Sausage party, almeno dal trailer, prometteva molto bene. Si presentava come irriverente provocazione. Ammicchi sessuali, cattiveria antidisneyana, citazionismo. Il sesso c’è, ma non è un ammicco. È, piuttosto, la comicità grossolana e oscena tipica di chi vuole provocare ad ogni costo. Quel riso di chi è rimasto fermo a una trasgressione da quarta elementare. Cattiveria e citazioni ci sono. Ma sono prive di scopo, mordente. Buttate lì col solo intento di essere scabrosi, anti politically-correct, senza provare a incastrarle intelligentemente in una storia convincente. La provocazione, invece, si instaura su un architrave morale-ideologico. Anzi, antimorale-nichilista, ma dannatamente superficiale.

Sausage Party – allegorie di cibi bigotti

In un supermercato, il cibo attende gioioso l’apertura, nella speranza di essere scelto dagli umani/dei. La meta è il Grande Oltre, dopo la porta scorrevole dell’uscita. Non sanno che gli umani da loro tanto adorati, in realtà li uccidono nelle maniere più atroci.

Frank è un wurstel (sausage – salsiccia – in inglese) innamorato di una bella panina dalle forme alla Monroe e dai richiami “vaginali”. Vengono scelti insieme da un’umana, ma, durante il tragitto fino alle casse, un incidente li sbalza fuori dal carrello. Per Frank è un duro colpo sapere di non poter andare nel Grande Oltre. Però, mentre insieme ad altri cibi cerca di raggiungere il suo bancale, si imbatte in un gruppo di alimenti che gli spiega la verità sugli umani e sul Grande Oltre. Ora dovrà trovare un modo per convincere tutti i cibi (dannatamente bigotti) che il loro sogno, il loro credo, è solo un’illusione.

Lettura allegorica della società umana, con l’uomo che è Dio tiranno e ingannatore, e i cibi gli esseri umani tiranneggiati dal sogno irreale di un aldilà inesistente. Giochi di regia tra la patina del mondo del cibo e il grigiume del mondo degli umani-dei, a sottolineare la disperata bassezza della realtà.

Sausage Party – oscenità, parolacce e poca intelligenza

Ideato da Seth Rogen Evan Goldberg (Cattivi vicini), il target è chiaramente ed esclusivamente adulto. Masturbazioni, sesso orale/gore tra lavanda vaginale e succo di frutta, splatter, violenza.
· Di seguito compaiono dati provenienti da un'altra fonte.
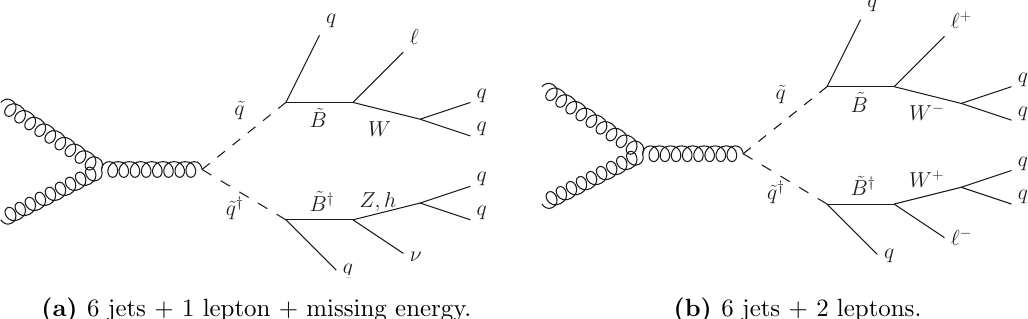
Figure 3. Final states with leptons and missing energy. Leptoquark searches are recast for these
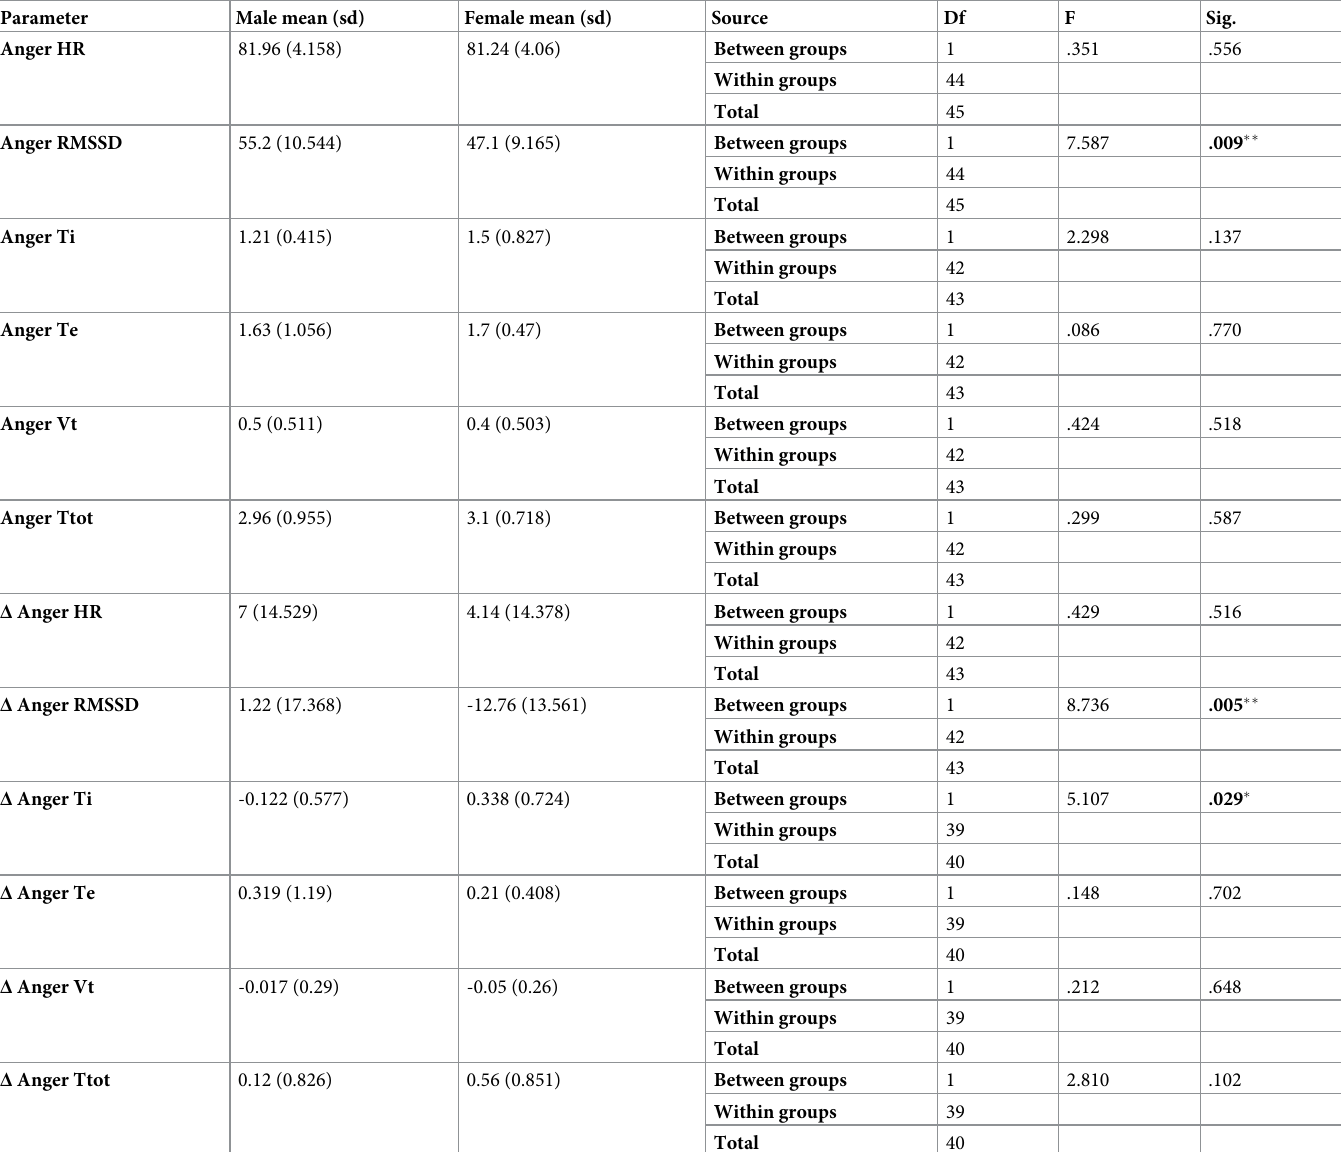
Table 7. ANOVA for autonomic (cardiac and respiratory) response and reactivity during anger of males and females. Parameter Male mean (sd) Female mean (sd)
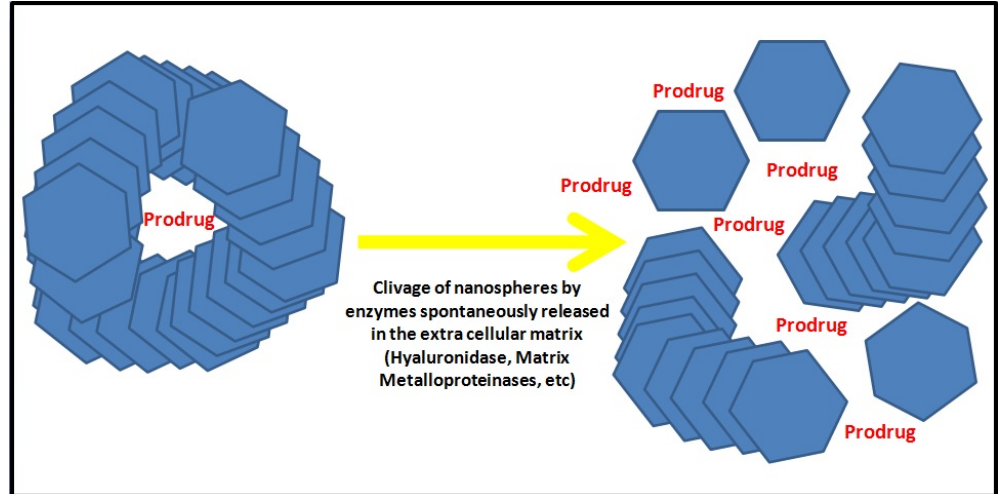
Figure 2. Protease ‐ activated drug delivery. Following identification of their targets, the release of a prodrug encapsulated in theranostic agents, based for instance on nanospheres of hyaluronic acid or quantum dot gelatin nanoparticles, is obtained through cleavage of their scaffold by enzymes highly expressed in tumors (such as hyaluronidase or matrix metalloproteinase 2).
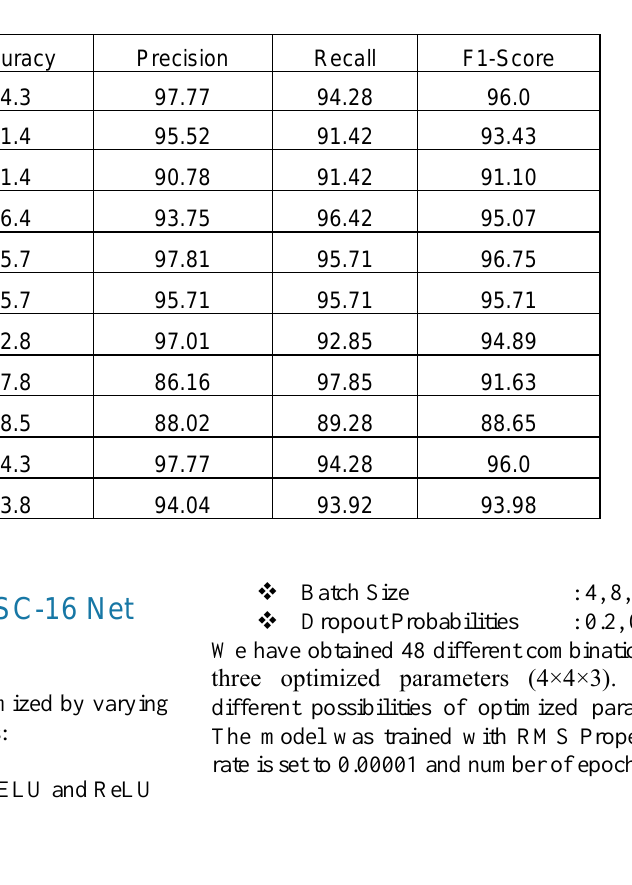
Table 4. Performance Metrics of VGG-16 Net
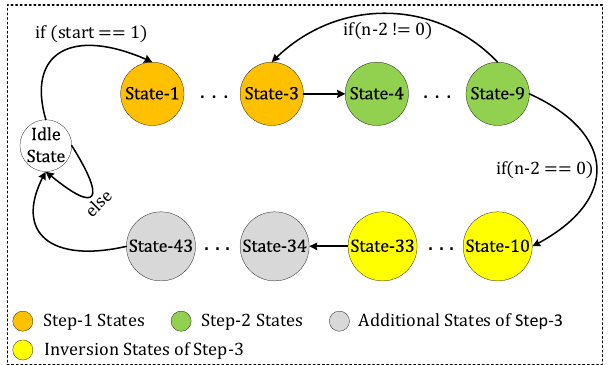
Figure 3. Control unit of the proposed architecture for GF ( 2 571 )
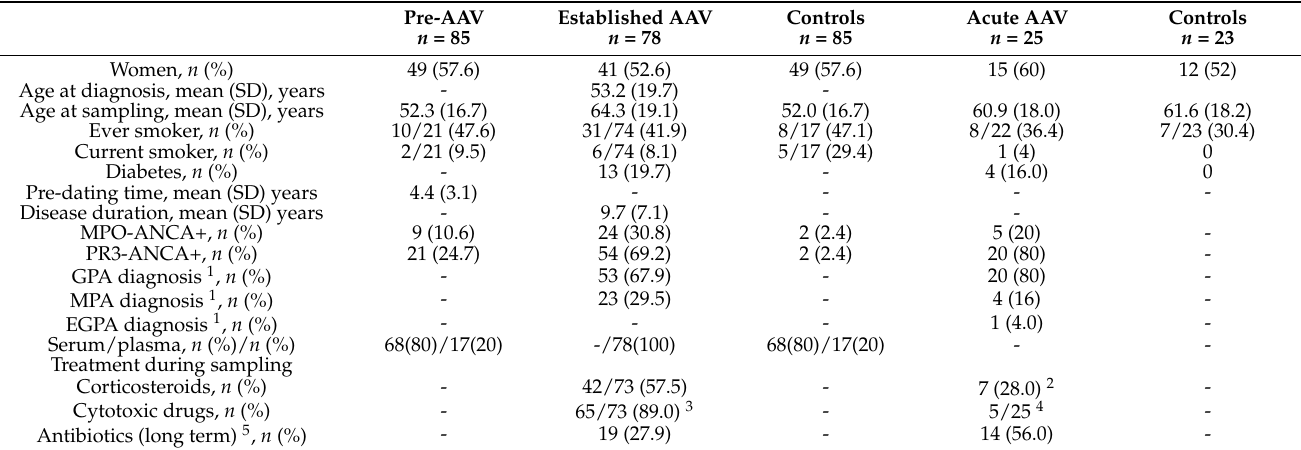
Table 1. Characteristics of study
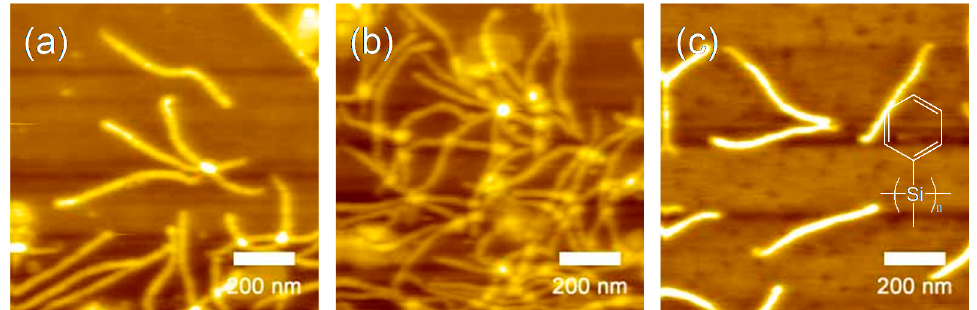
Figure 1. AFM micrographs of polysilane based nanowires. The nanowires were formed by 500 MeV 197 Au particle irradiation to ( a , b ) polysilane ( M n = 1.2–1.5 × 10 4 kg mol − 1 ) and ( c ) polysilane ( M n = 3.3–6.8 × 10 5 kg mol − 1 ) thin films at ( a ) 3.0 × 10 9 , ( b ) 5.0 × 10 9 , and ( c ) 1.0 × 10 9 particles cm − 2 , respectively. The thickness of the target films were ( a , b ) 350 nm and ( c ) 250 nm. Reprinted with permission from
Sessocentrismo poco velato. Più grossolano che irriverente. Rompe gli schemi della tradizione animata, e da un lato è salutare. Però, lo fa in modo troppo goffo. L’esasperato antiteismo nichilista, unito a una morale edonistica, non è sintomo di acume o ricerca approfondita, ma solo pura e semplice provocazione.

L’atmosfera può richiamare South Park Beavis and ButtHead. Ma, se sulla breve durata può funzionare, su un’ora e mezza crolla. Troppo continuo il succedersi di battute oscene. Non ha la forza immediata di un pugno allo stomaco: diventa solo una brutta indigestione. Animazione e rendering non sono minimamente al livello delle grandi case di produzione. C’era da aspettarselo, ma non è un punto a favore.

Per concludere…

Sausage party è un film che sputa in faccia alla Disney. Ma è uno sputo talmente grande che non ha obiettivo. Colpisce perbenismo e intelligenza indiscriminatamenteRogen, che tanto criticò American Sniper (film di una squisita sottigliezza tra condanna e apologia della guerra), si rivela, qui come allora, incapace di andare oltre la superficie. Oltre la semplice oscenità. Oltre l’ottuso schierarsi in una prospettiva monodimensionale.